Ten things that aliens from another world would find strange about humans…

  1. The whole idea of pets. Not only keeping a “lower species” type in confinement and care for the express purpose of companionship and emotional well-being but especially dog walking. Having a “lower species” pulling a human around on a leash and picking up the excretion from the “lower species” along the way. Which one is the lower species?
  2. Cigarette smoking. Why would any highly developed species engage in an activity that included knowingly inhaling a highly toxic substance into your body? 
  3. Human hair. Humans have hair growing all over their bodies, like most mammals on the planet. It’s the manner by which humans style and cut that hair that aliens would find strange. Women shave most of the hair on their body, men let the hair grow on their face, and there are millions of styles, colors, and lengths of hair on the heads of humans all over the world.
  4. High heels. Human females wear shoes that make them taller. What’s the purpose of artificial height?
  5. Masturbation. Humans stimulate their own sexual organs and erogenous zones for pleasure. Sexual organs are designed for human procreation. 
  6. Watching a movie at the theater. Humans sitting in front of a screen, in a dark room, eating food, while watching other humans engaged in a fiction characterization. Strange.
  7. Porn.

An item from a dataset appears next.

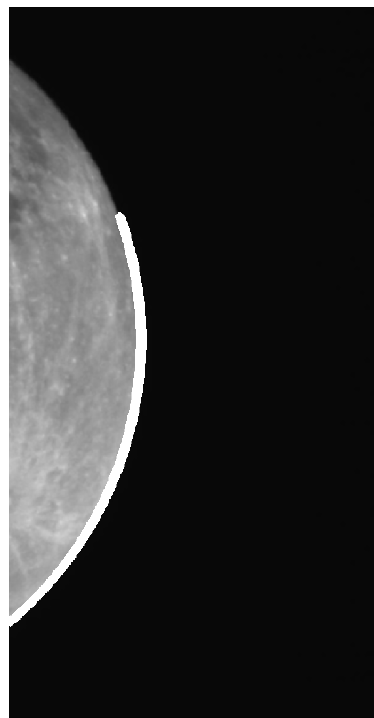
Figure 17. Example 3: CSF-LS final estimation (data in pixel). Center outside the image. Row center: 556.0114 ( ∆ r = − 4 . 1188 ). Column center: − 386.4042 ( ∆ c = − 6 . 6663 ). Radius: 605.5698 ( ∆ R = 7 . 233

Aliens would find it strange that some humans find it pleasurable to watch other humans in different states and methods of procreation and masturbation. 
  8. Weight lifting. Humans engage in exercises that increase muscle size for recreational purposes and aesthetic reasons rather than functional purposes.
  9. Kissing. Two humans press their lips together or rub their noses together as a form of intimacy, not to mention tongues touching tongues. Orifices used for food consumption and respiration? Aliens would not understand.
  10. CLOWNS! Even some humans find the notion of clowns strange or even scary.

Other notables…breast implants, clapping, pizza, toilet paper, and sarcasm.